I think i was five when it was in the movie theater. I remember this because my parents took me to a matinee. It was a very exciting occasion for the little me. It was my first movie ever. I slept through Chariots of Fire and then i woke up to see Bambi, after which i swore, in tears, to never see another movie as long as i lived! If going to the movies meant that some mean hunter was going to shoot Bambi's dad for no good reason, then movies just weren't living up to all the hype. I wailed, my parents comforted me and assured me that i didn't have to watch any more horrible movies, and i remember my dad commenting on how Hollywood was giving hunters a bad rap.
Chariots of Fire, which i eventually did see, many moons later, depicts the true story of a man who was a very fast runner, in some year long before my birth. He was the son of a family of missionaries, if remember correctly, and his sister was criticizing all his time spent training for a silly race. The man's response was, "when i run, i feel HIS pleasure." He couldn't give his family a philosophical reason for his spending all this time training for a race, running instead of spending his energy making his way to some unreached people group in the jungle. He only knew that when he ran, he felt the pleasure of God.

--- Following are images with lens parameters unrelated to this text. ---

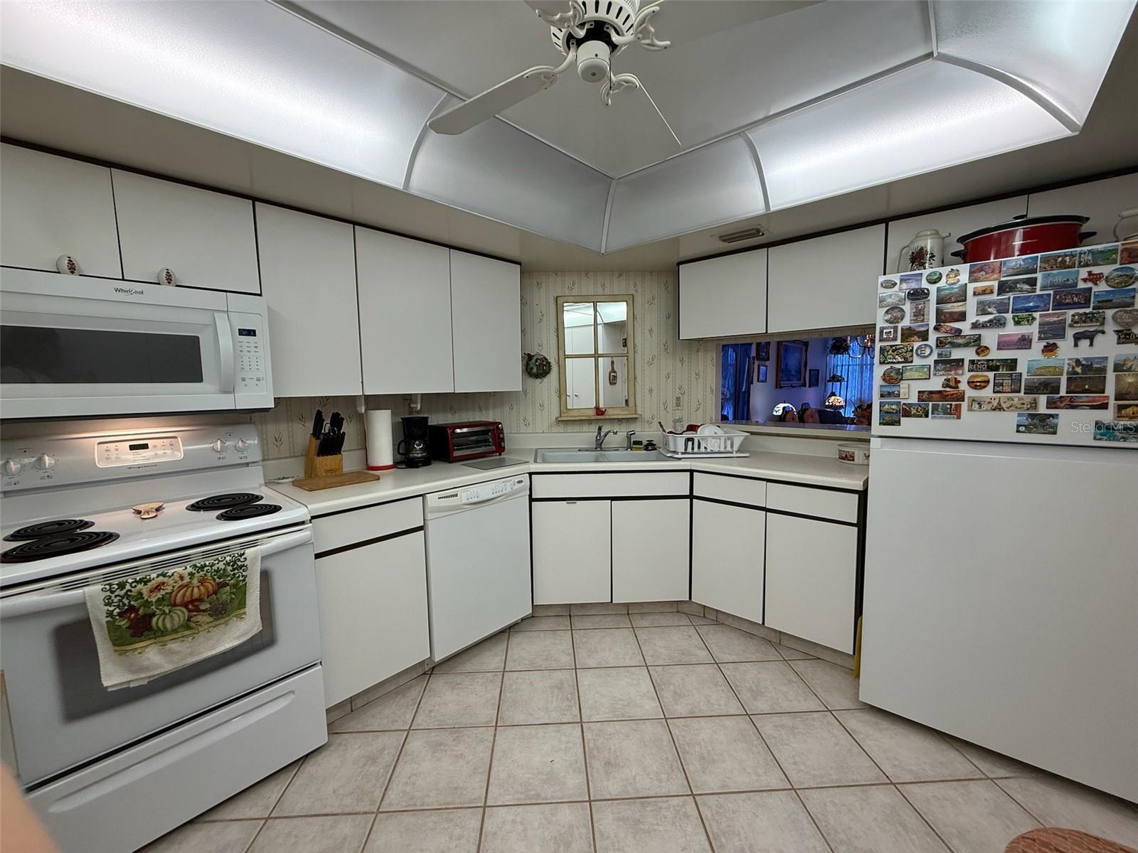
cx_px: 569
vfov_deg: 85.7
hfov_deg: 102.1
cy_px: 426
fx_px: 460
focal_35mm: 14
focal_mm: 2.22
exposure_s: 1/120
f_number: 2.2
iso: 200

When i was in college, i briefly worked with a young woman - another student, whose work study job was in the custodial department. Our job was to clean the dormitory buildings, including the dormitory hallways and the community bathrooms. We vacuumed and mopped and . . . as i said, cleaned the bathrooms. It didn't take me long to find a work study position that didn't require rubber gloves, but i have never forgotten this young woman who truly found pleasure in cleaning up after her fellow students. She never came to work grumpy. She never showed any displeasure. She smiled the most beautiful smile, with mop in hand, and said that she really enjoyed her job.
Several years ago . . . i don't remember how many, but it was earlier than the other day . . . when we lived in our little apartment in the city, i remember one day when i was preparing to do laundry. I was collecting dirty socks that had been left at various stations on the floor--invariably inside-out--and pushing my hand into the dirty, sweaty, worn-by-a-manual-laborer-in-the-Texas-summer-heat, socks, to turn them right side out, when i heard something that stamped an indelible impression on my heart. I heard God say -- it wasn't out loud, but it may well have been -- that it gave Him pleasure to see me pick up my husband's dirty socks. I knew it was HIM. I certainly would not have come up with such a thing. But i felt His pleasure when He said it.
Since then, i kind of look forward to picking up dirty socks. And if i do it with a bad attitude, i am reminded that it gives God pleasure when i serve my husband. When i wash the dishes or do his laundry or sweep the floor, or whatever i do with a humble heart, i know it gives God pleasure.
Now i understand the fellow in Chariots of Fire and the beautiful woman who cleaned the bathrooms, whose names i can't remember, but both of whom made an impression on my life. When you feel God's pleasure . . . well, there's just nothing better than that, no matter what you're doing.